The National Association of Chain Drug Stores was at the top of its game during the Regional Chain Conference in Palm Beach, Fla., earlier this month. Often overshadowed by the association’s larger events, this hidden gem provides attendees with an initial look at the objectives that NACDS and its members will pursue during the course of the year, and does so through the lens of regional players, which, in the aggregate, still account for a substantial share of the community pharmacy business.
Not surprisingly, the retailers and suppliers in Palm Beach heard a good deal about the serious challenges confronting the industry, with reimbursement issues at the forefront. Furthermore, they learned about NACDS’ plans to intensify its advocacy efforts on behalf of community pharmacy and the patients it serves.
Mark Panzer, chairman of the association, set the tone, highlighting the NACDS Access Agenda, which addresses the need to protect patients’ ability to obtain the care they require; expand the scope of pharmacy practice; and contribute to stronger and safer communities. The first of those priorities, in the form of direct and indirect remuneration, or DIR, fees, was the focal point.
Originating under Medicare Part D and now creeping into the private sector, DIR fees allow pharmacy benefits managers to arbitrarily apply inconsistent, ill-defined criteria to claw back a portion of payments to pharmacies long after prescriptions are filled. The practice brings a high degree of uncertainty to all pharmacy operators, and has emerged as an existential threat to independent drug stores and small chains.
Departing from his prepared remarks, Panzer left no doubt about the urgency of changing the practice: “DIR fees are wrecking the P&Ls and wrecking the viability of community pharmacy and the profession. We’re asked to do more and we’re being reimbursed less.

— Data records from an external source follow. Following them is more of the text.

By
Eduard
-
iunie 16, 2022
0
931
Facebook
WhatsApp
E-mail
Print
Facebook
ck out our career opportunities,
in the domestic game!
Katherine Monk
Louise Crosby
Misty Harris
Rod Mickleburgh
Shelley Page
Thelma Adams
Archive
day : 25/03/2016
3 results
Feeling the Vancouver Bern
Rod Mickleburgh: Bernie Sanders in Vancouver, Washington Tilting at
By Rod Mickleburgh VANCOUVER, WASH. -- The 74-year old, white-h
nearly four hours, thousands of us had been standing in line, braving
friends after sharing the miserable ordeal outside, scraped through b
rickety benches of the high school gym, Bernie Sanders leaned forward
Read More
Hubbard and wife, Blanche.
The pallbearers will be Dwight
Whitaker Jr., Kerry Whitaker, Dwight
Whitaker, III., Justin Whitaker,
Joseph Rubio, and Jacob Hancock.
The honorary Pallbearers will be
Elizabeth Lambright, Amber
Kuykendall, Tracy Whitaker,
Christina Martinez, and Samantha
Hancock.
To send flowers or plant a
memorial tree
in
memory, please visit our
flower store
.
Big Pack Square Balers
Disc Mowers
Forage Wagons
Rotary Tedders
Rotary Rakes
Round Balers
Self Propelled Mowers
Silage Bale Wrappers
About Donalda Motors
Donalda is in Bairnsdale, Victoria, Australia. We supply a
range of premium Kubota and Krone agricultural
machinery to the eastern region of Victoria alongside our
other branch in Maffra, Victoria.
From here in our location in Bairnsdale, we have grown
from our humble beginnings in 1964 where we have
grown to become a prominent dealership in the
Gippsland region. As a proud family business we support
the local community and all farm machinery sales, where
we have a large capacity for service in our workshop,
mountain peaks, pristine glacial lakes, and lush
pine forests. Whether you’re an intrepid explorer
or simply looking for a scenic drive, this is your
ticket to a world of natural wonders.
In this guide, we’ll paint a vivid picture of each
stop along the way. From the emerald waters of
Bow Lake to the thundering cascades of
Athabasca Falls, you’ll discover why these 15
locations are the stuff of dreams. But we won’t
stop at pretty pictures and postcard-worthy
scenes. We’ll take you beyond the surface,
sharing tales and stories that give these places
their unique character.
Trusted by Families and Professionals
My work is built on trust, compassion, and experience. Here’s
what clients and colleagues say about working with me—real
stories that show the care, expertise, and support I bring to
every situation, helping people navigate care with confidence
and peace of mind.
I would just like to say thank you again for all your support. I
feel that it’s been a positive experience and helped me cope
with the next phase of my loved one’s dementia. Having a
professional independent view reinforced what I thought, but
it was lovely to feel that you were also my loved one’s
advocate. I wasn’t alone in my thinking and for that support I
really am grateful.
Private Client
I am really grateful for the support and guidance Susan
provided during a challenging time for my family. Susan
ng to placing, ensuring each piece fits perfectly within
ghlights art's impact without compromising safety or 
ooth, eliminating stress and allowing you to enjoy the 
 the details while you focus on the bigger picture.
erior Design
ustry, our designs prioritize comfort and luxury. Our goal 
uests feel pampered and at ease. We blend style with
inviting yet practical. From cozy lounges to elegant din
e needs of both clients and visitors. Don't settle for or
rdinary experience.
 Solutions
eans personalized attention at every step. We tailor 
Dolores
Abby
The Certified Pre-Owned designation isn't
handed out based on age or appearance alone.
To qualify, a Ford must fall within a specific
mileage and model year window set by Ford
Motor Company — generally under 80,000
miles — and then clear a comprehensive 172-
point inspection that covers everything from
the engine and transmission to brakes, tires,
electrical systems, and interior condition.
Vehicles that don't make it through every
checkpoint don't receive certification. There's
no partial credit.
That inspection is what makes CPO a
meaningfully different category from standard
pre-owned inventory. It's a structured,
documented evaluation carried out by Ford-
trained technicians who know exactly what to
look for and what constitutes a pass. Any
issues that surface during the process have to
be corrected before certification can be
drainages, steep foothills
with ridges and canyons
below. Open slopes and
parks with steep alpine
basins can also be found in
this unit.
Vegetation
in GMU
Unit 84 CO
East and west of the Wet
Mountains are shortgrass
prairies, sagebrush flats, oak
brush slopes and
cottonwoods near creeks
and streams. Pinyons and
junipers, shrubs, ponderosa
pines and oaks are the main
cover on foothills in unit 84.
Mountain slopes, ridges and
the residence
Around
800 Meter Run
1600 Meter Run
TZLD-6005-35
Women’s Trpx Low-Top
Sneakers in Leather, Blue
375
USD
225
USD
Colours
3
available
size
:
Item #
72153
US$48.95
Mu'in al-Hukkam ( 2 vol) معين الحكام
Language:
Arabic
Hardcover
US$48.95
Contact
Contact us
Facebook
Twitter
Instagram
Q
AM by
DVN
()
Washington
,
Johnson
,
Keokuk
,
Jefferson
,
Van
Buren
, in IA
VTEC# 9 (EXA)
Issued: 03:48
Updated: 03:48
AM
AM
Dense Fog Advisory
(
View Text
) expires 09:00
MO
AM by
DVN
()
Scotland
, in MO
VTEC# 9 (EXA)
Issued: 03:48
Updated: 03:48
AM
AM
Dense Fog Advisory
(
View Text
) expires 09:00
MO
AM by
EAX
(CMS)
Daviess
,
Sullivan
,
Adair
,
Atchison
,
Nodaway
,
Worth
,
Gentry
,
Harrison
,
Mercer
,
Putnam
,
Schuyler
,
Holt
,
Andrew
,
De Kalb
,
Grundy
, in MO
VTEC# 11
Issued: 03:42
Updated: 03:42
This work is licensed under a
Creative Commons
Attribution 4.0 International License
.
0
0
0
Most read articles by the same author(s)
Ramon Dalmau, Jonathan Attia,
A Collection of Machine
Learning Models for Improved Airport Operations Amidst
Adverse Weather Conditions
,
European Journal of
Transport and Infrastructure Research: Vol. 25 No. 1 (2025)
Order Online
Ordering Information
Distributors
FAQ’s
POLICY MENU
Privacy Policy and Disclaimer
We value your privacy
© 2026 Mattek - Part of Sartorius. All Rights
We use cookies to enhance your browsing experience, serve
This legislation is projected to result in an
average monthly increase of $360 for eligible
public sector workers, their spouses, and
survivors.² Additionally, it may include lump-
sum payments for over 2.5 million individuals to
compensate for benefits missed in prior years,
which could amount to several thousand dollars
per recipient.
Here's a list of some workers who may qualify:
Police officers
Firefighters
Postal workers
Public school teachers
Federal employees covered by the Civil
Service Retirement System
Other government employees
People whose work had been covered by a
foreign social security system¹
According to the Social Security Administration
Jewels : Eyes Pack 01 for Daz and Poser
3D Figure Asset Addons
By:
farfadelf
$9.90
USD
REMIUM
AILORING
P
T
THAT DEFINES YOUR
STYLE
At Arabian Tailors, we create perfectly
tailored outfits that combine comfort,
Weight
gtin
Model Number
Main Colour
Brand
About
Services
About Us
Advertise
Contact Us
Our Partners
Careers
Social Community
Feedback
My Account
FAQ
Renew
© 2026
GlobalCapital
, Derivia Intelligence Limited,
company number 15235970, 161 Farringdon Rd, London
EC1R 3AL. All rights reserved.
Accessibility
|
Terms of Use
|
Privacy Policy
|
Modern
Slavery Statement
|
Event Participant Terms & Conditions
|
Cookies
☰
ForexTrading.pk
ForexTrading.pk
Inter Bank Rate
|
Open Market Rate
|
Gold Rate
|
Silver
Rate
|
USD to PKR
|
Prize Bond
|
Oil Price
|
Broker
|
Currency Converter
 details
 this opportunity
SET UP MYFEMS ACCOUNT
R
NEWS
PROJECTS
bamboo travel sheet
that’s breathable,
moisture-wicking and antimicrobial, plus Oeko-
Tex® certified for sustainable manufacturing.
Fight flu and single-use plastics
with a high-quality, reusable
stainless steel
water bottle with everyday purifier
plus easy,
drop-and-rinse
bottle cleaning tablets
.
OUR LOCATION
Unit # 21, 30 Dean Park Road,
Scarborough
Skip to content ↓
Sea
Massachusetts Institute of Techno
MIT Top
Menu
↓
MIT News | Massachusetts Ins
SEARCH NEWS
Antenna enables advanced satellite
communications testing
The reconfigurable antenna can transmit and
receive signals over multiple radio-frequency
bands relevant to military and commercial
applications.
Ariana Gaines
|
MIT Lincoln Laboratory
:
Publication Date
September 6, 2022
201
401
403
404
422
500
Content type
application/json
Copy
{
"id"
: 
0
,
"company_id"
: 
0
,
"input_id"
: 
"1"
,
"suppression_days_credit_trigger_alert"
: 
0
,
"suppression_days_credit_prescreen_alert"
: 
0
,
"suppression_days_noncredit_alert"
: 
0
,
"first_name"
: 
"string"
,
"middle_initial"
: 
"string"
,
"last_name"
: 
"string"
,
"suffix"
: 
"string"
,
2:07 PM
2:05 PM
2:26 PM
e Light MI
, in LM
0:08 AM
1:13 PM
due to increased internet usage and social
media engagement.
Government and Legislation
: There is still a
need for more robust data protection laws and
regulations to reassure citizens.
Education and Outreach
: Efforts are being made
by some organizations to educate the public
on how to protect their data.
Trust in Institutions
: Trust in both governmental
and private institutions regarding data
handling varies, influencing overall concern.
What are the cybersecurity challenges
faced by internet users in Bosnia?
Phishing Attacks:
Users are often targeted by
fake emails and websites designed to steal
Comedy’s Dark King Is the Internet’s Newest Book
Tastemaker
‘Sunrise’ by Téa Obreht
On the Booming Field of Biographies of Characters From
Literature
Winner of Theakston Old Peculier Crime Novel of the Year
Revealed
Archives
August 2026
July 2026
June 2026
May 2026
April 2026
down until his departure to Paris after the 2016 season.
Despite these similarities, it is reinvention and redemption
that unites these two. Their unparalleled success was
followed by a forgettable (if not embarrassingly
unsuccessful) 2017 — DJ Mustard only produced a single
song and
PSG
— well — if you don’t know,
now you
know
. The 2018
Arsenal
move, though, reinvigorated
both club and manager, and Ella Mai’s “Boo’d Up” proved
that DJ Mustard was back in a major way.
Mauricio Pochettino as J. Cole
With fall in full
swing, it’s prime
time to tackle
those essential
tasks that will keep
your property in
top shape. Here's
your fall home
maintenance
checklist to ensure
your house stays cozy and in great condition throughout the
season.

“We’re not being reimbursed for the services we’re providing for the patient; we’re being reimbursed at a rate that is unsustainable. Look at your P&Ls from 2015 all the way up through the current year, and you’ll see how DIR fees have doubled and tripled, and are now doubling again year over year. It’s not just a question of what’s fair and equitable, we need to be reimbursed for what it costs to take care of business.”
Panzer, NACDS president and chief executive officer Steve Anderson, and other speakers reported that the industry is making headway on the issue. In January NACDS submitted 55 pages of comments to the Centers for Medicare and Medicaid Services in support of a proposed rule that would, among other things, rein in the abuse of DIR fees. NACDS reinforced its position on the rule, which already contains reforms sought by the industry, in a follow-up letter to Secretary of Health and Human Services Alex Azar, which was co-signed by the National Community Pharmacists Association and the National Association of Specialty Pharmacy.
Much more work needs to be done before retail pharmacy can claim victory, but the momentum it has developed can be traced, in large measure, to the stepped-up efforts of NACDS and its allies. Already a forceful advocate for chain pharmacy, NACDS has in recent months refined and intensified its approach to tackling the problems confronting its members.
“What we are not doing is just working the issues,” Anderson told attendees at the Regional Chain Conference. “What we are doing is waging campaigns — tough campaigns. Working the issues is waiting for things to happen. Waging campaigns is making things happen, and doing so with everything we have — consistently, creatively, aggressively, passionately, cohesively, and as a modern political and advocacy organization.”
The campaigns NACDS has launched relate to four areas critical to the future of pharmacy — the aforementioned reform of DIR fees and the related question of establishing a quality incentive payment system; the development of a viable long-term reimbursement model; support of policies to combat opioid abuse and position pharmacy as part of the solution; and efforts to enlarge the scope of the business.
The knowledge, experience and expertise that NACDS brings to bear in pursuit of those goals were on display at the conference during a panel discussion that Anderson conducted with four of the association’s senior vice presidents — Tom O’Donnell, who oversees government affairs and public policy; general counsel Don Bell; Kathleen Jaeger, who handles pharmacy care and patient advocacy; and Chris Krese, who runs marketing, communications and media relations. A lot of valuable information and insights about NACDS’ efforts emerged during the exchange, but perhaps the most important thing that people who saw the presentation came away with was the sense of a talented, cohesive team dedicated to advancing the industry’s interests.